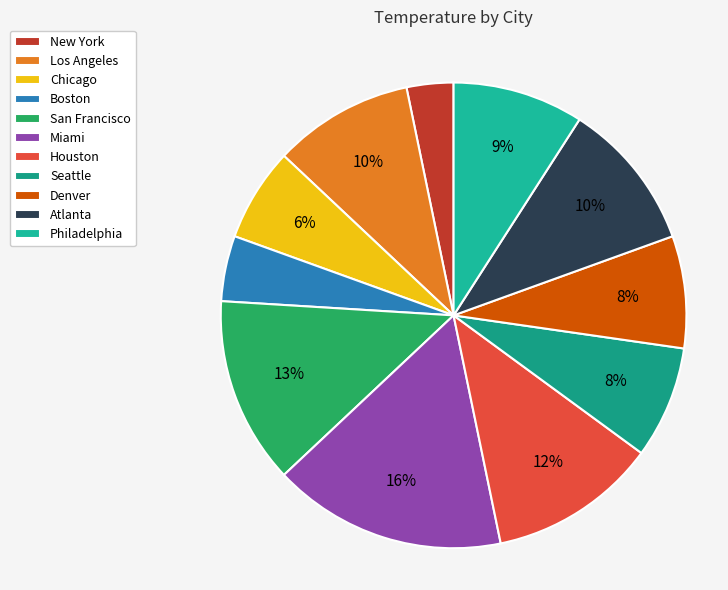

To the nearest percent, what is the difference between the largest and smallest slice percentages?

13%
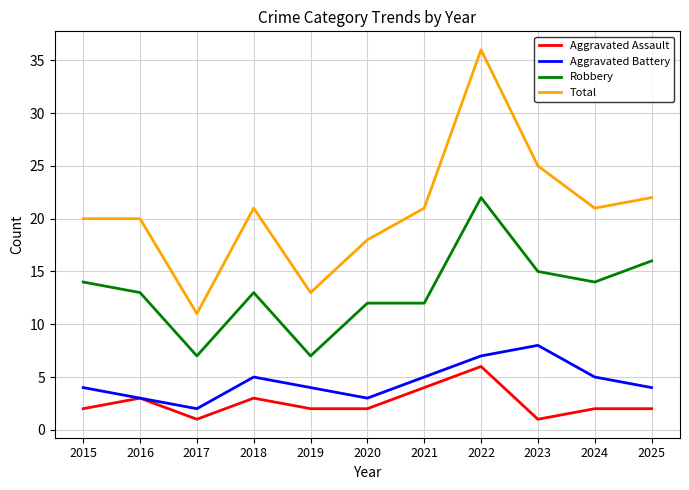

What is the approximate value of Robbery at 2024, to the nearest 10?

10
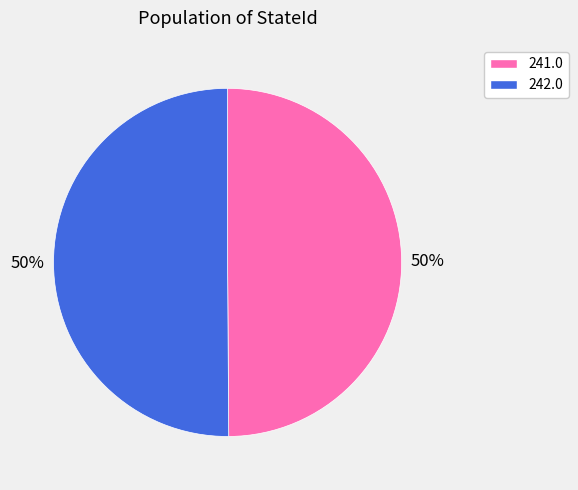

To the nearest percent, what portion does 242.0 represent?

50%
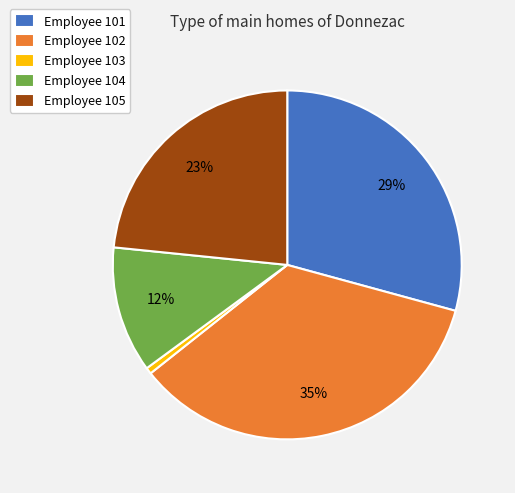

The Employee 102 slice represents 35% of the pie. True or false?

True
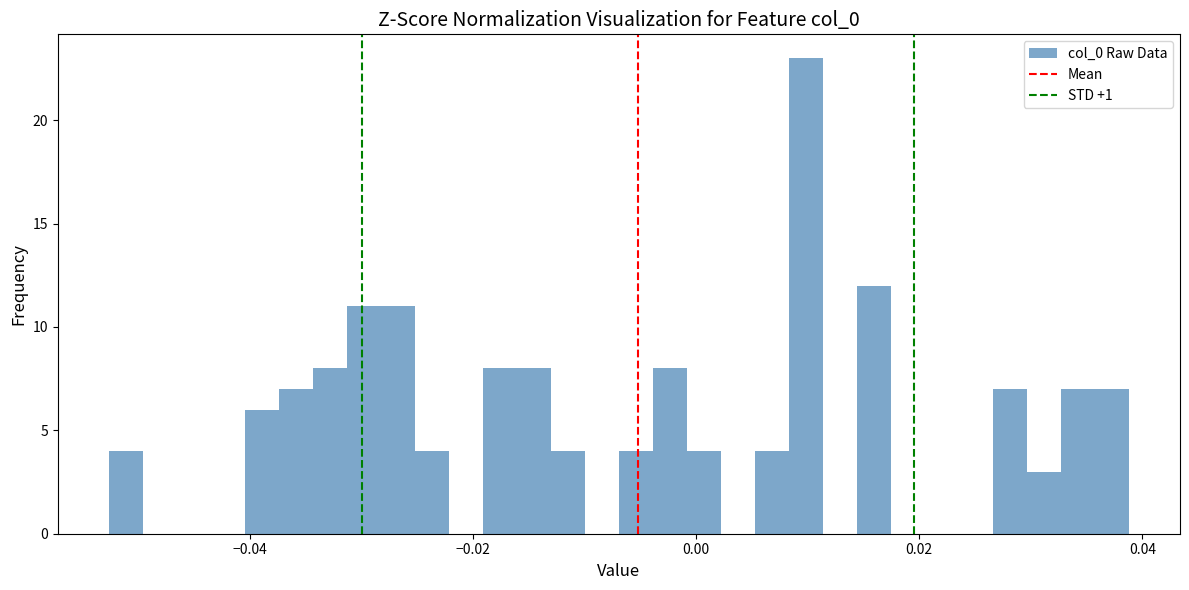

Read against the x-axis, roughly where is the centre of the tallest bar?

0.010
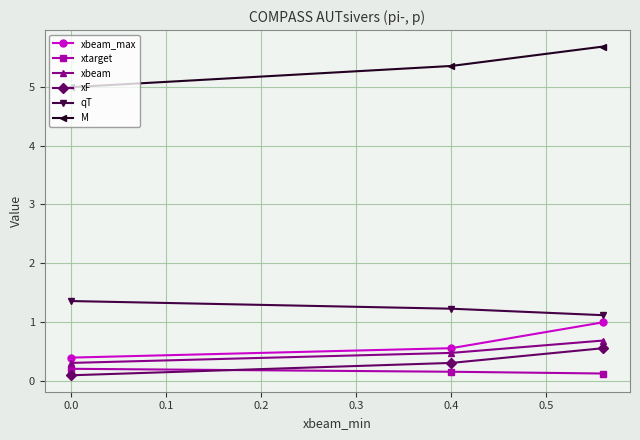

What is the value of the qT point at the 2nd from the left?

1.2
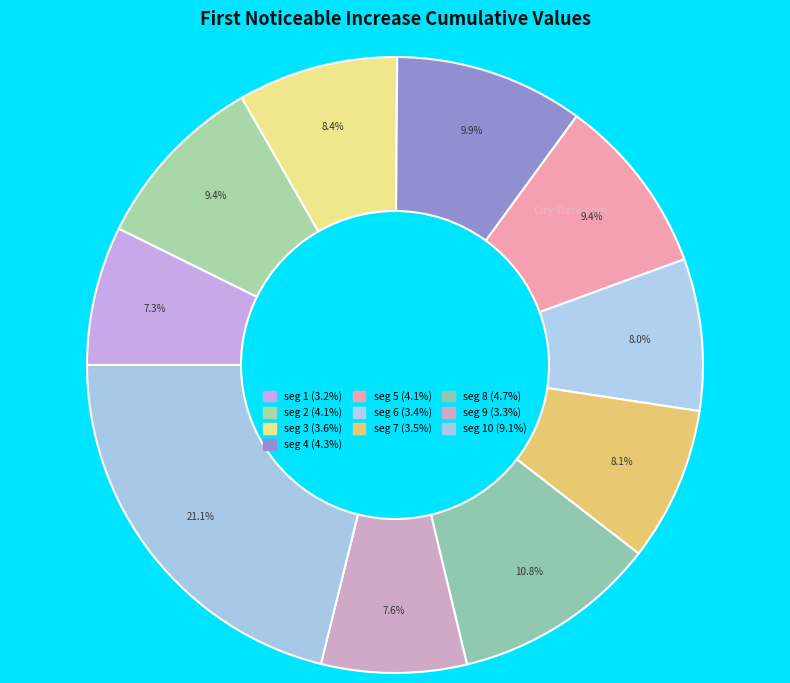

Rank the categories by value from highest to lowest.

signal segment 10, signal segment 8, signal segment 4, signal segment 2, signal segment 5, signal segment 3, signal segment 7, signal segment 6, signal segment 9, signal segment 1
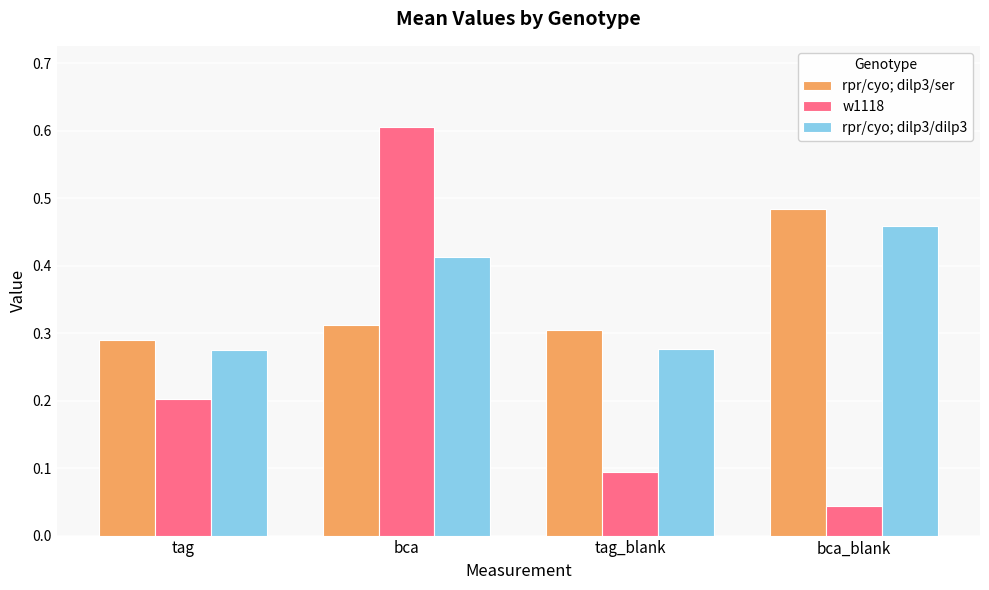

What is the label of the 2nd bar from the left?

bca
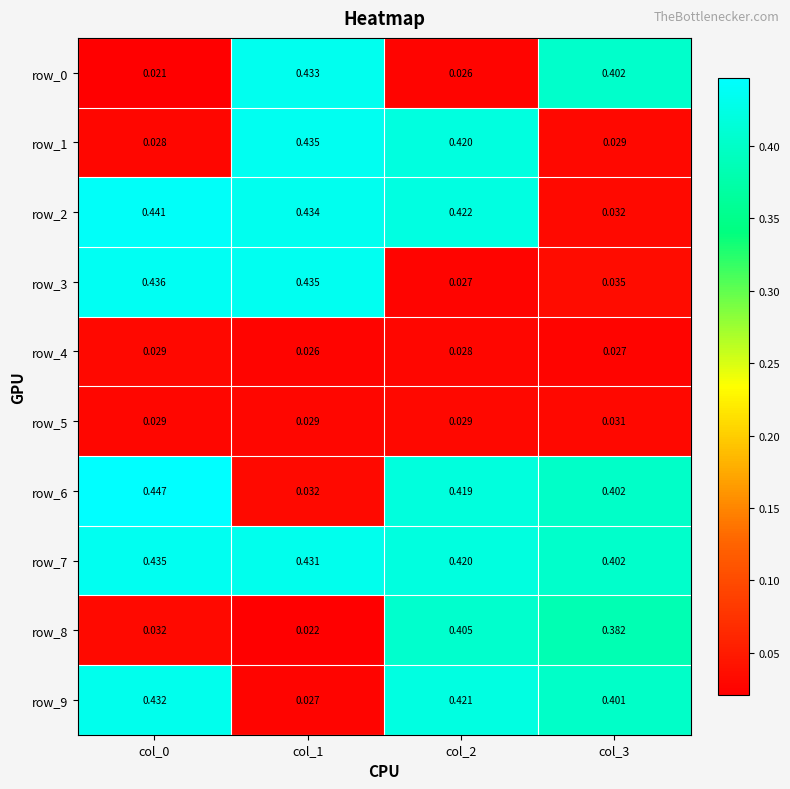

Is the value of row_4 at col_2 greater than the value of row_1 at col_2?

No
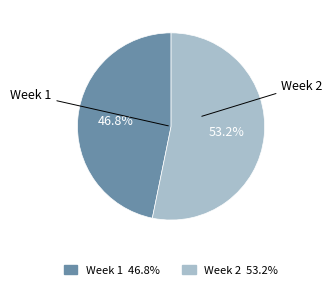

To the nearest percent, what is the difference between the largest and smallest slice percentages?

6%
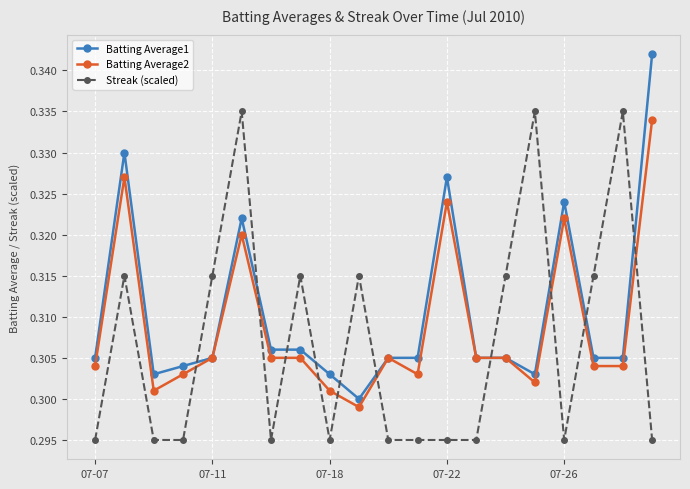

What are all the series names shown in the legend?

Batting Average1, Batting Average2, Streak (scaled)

### The problem
Print the records above line for line, leaving out the pictures.

### Task response
To the nearest percent, what is the difference between the largest and smallest slice percentages?

13%

What is the approximate value of Robbery at 2024, to the nearest 10?

10

To the nearest percent, what portion does 242.0 represent?

50%

The Employee 102 slice represents 35% of the pie. True or false?

True

Read against the x-axis, roughly where is the centre of the tallest bar?

0.010

What is the value of the qT point at the 2nd from the left?

1.2

Rank the categories by value from highest to lowest.

signal segment 10, signal segment 8, signal segment 4, signal segment 2, signal segment 5, signal segment 3, signal segment 7, signal segment 6, signal segment 9, signal segment 1

What is the label of the 2nd bar from the left?

bca

Is the value of row_4 at col_2 greater than the value of row_1 at col_2?

No

To the nearest percent, what is the difference between the largest and smallest slice percentages?

6%

What are all the series names shown in the legend?

Batting Average1, Batting Average2, Streak (scaled)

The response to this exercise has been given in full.